- Savarkundla
- Savarkundla Location in Gujarat, India
- Coordinates: 21°20′13″N 71°18′36″E﻿ / ﻿21.337°N 71.310°E
- Country: India
- State: Gujarat
- District: Amreli

Government
- • Body: Savarkundla Nagarpalika

Area
- • Total: 8 km^{2} (3.1 sq mi)
- Elevation: 141 m (463 ft)

Population (2011)
- • Total: 78,354
- • Estimate (2021): 83,720
- • Density: 9,800/km^{2} (25,000/sq mi)

Languages
- • Official: Gujarati, Hindi
- Time zone: UTC+5:30 (IST)
- PIN: 364515
- Telephone code: 02845
- Vehicle registration: GJ-14

= Savarkundla =

Savarkundla (sometimes stylised as Savar Kundla) is a city and a municipality in Amreli district in the Indian state of Gujarat. It is a twin city formed when the cities of Savar and Kundla merged.

==Demographics==
According to the 2011 census, Savarkundla had a population of 78,354. Males constituted 52% of the population and females 48%. 11% of the population was under 6 years of age.

==Geography==
Savarkundla is situated on the southern Saurashtra plateau. It is an area of hilly terrain. Ground water table is very low. The water contains a high level of total dissolved solids along with excess levels of sodium and phosphate. The water extracted from bore-wells is hot. The Navli river flows from south to north during the monsoon season. Moreover, this river flows exactly from the between of this town and thus dividing it in two parts: Savar and Kundla. Kundla is western bank of Navli and Savar lies on eastern bank.

==Economy==
Savarkundla is widely known for its weighing scale industry, which engages approximately one-third of the town's population. The city is a leading manufacturer of mechanical weighing scales in India and is increasingly emerging as a hub for the assembly of electronic weighing scales. In addition to this specialized industry, the surrounding district's economy relies on agriculture, particularly Kesar mango cultivation, dairy farming, and the adoption of modern farm mechanization techniques.

==Culture==
Savarkundla celebrates major festivals including Navratri, Ganesh Chaturthi, Janmashtami and Diwali.
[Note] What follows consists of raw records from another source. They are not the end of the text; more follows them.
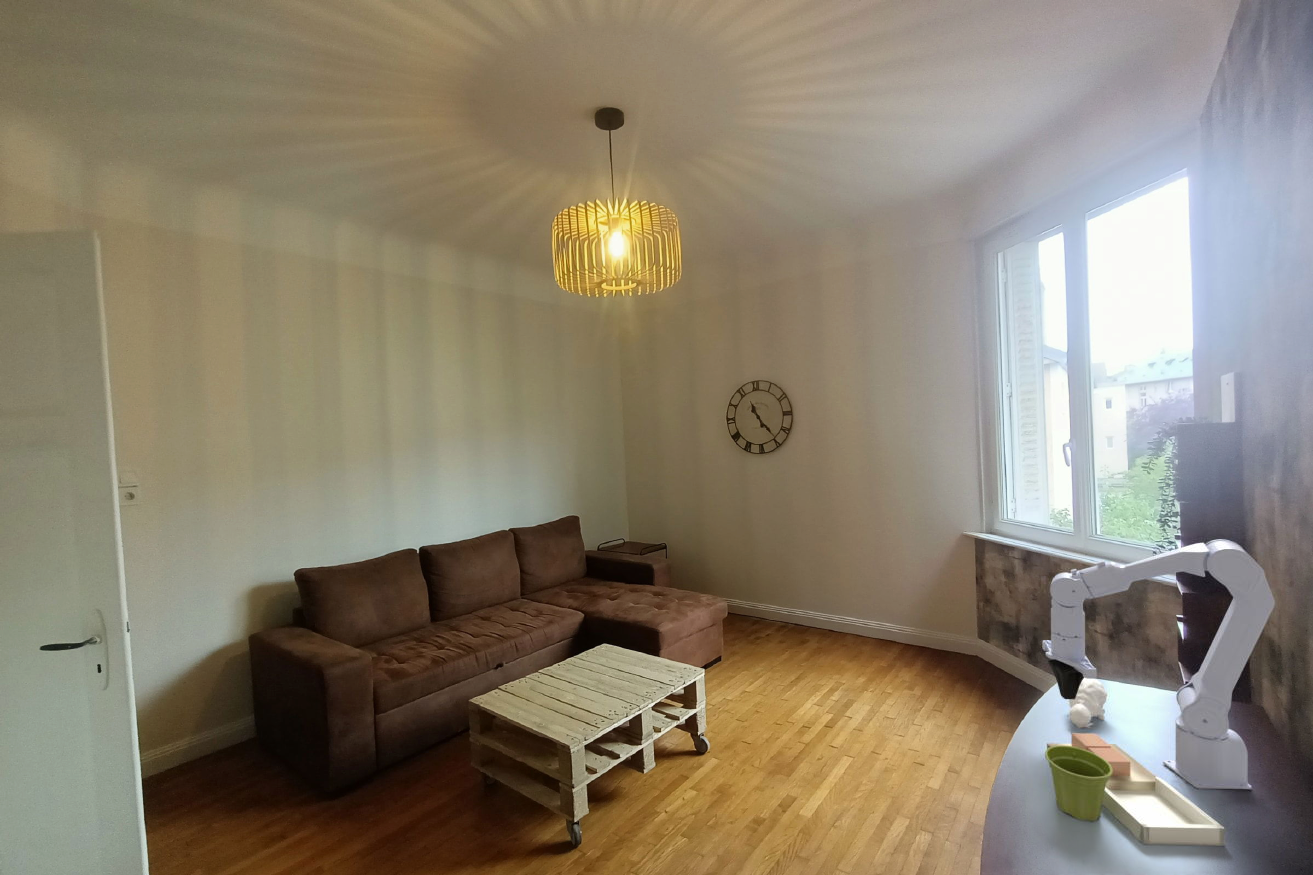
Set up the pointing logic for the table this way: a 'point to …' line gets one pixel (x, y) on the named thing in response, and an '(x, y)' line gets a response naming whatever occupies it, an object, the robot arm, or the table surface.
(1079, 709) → the white figurine
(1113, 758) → the tile
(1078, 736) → the tile
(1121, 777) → the thin cream square panel
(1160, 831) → the tray
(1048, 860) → the table surface
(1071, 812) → the plant pot
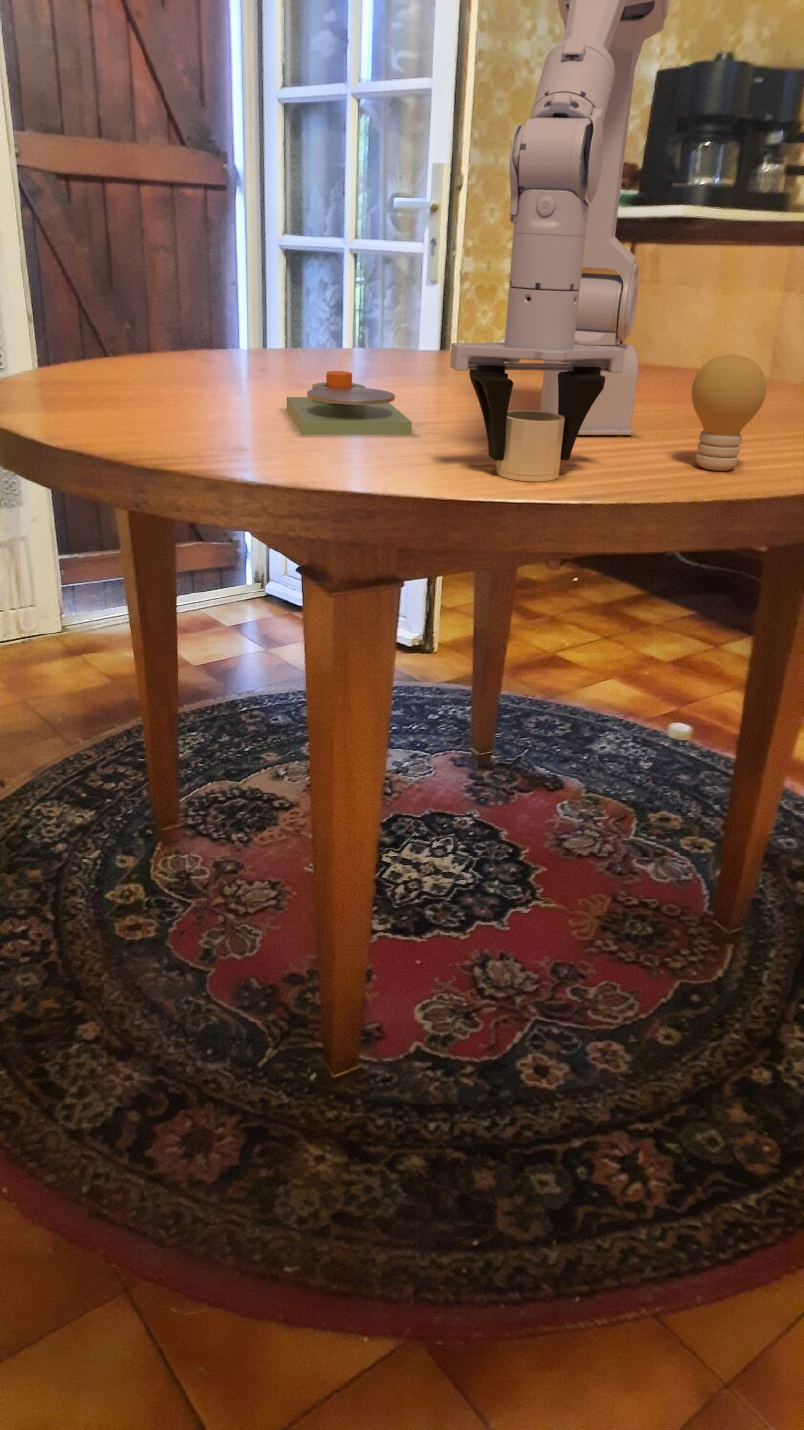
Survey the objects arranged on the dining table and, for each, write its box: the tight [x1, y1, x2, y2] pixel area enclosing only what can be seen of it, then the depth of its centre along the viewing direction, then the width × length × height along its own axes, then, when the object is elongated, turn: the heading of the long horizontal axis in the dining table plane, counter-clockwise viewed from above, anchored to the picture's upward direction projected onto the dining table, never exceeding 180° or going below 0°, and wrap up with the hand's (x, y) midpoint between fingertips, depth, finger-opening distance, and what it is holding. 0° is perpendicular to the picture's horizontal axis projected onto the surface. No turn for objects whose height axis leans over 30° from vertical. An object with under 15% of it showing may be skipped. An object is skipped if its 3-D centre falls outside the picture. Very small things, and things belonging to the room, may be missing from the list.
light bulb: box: [691, 354, 767, 472], centre depth 92 cm, size 6×6×10 cm
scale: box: [286, 381, 413, 436], centre depth 108 cm, size 15×11×3 cm
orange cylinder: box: [325, 370, 353, 387], centre depth 111 cm, size 3×3×2 cm
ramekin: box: [496, 409, 565, 483], centre depth 88 cm, size 5×5×5 cm
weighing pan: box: [306, 387, 396, 405], centre depth 104 cm, size 9×9×1 cm
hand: (528, 458), depth 88 cm, fingers closed on ramekin, 5 cm apart
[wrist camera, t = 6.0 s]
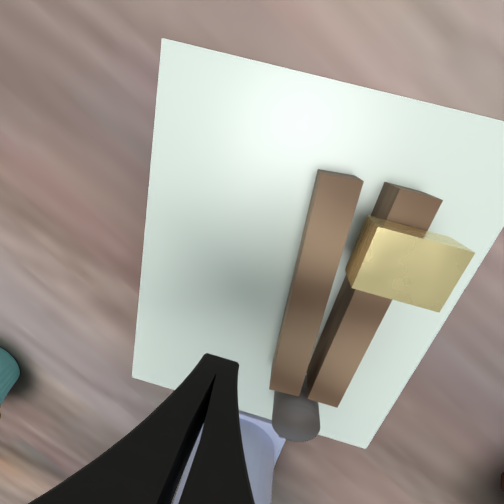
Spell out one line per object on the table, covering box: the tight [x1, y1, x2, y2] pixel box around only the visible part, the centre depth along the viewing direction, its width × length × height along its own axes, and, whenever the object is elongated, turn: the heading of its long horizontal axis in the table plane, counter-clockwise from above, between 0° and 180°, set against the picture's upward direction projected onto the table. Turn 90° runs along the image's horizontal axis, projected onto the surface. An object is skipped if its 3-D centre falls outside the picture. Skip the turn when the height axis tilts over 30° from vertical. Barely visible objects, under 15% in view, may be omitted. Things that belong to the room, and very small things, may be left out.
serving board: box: [132, 38, 504, 449], centre depth 19 cm, size 24×20×1 cm
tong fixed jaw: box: [272, 182, 443, 442], centre depth 17 cm, size 18×4×3 cm, turn 167°
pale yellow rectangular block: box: [345, 215, 475, 313], centre depth 13 cm, size 3×4×2 cm
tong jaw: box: [269, 169, 364, 396], centre depth 17 cm, size 14×2×2 cm, turn 171°
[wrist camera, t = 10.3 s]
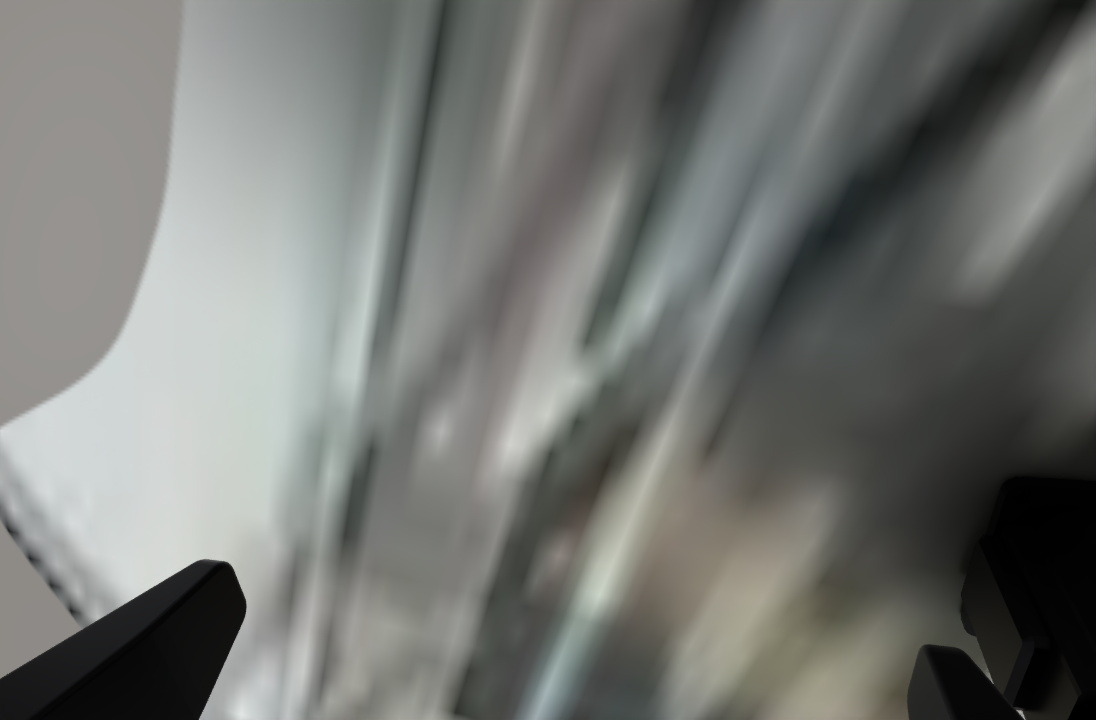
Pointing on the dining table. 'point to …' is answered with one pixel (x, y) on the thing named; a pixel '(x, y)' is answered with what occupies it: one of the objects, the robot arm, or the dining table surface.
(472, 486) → the dining table surface
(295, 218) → the dining table surface
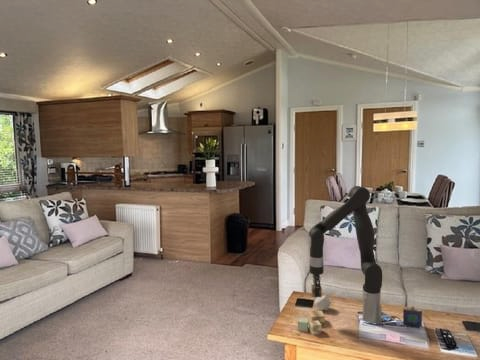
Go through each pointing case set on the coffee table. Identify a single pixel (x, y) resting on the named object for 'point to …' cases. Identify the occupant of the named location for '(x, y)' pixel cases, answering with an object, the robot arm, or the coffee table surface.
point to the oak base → (317, 316)
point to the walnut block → (314, 291)
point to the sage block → (303, 324)
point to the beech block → (315, 327)
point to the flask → (412, 317)
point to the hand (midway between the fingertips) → (316, 294)
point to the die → (322, 303)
A distinctive local tradition during Diwali is Ingoriya ni Ladai, in which residents of the historically separate areas of Savar and Kundla gather for a symbolic contest. Ingoriya refers to the fruits of Ingor tree (Balanites roxburghii) and Ladai translates to fight in Gujarati. The seeds of dried Ingoriya fruits have an extremely hard woody shell and are soft on the inside. These seeds are hollowed out and filled with gunpowder or similar pyrotechnic compositions. These crude handmade "Ingoriya fireworks" are then lit up by rival parties and thrown at each other on the riverfront or designated venues as part of the celebration. This mock fight is part of festivities and not an actual fight of animosity. This long-standing custom is considered an important part of the town's cultural heritage and is observed with great enthusiasm by locals and visitors alike.

== Villages ==

- Amrutvel
- Gadhakda
- Ghandla
- Jabal
- Mota Bhamodra

== Notable people ==

- Morarji Desai – Former Prime Minister of India; attended primary school in Savarkundla.
- Manhar Udhas – Singer and ghazal artist; born in Savarkundla.
- Ratilal Borisagar – Gujarati writer and humorist; born and educated in Savarkundla.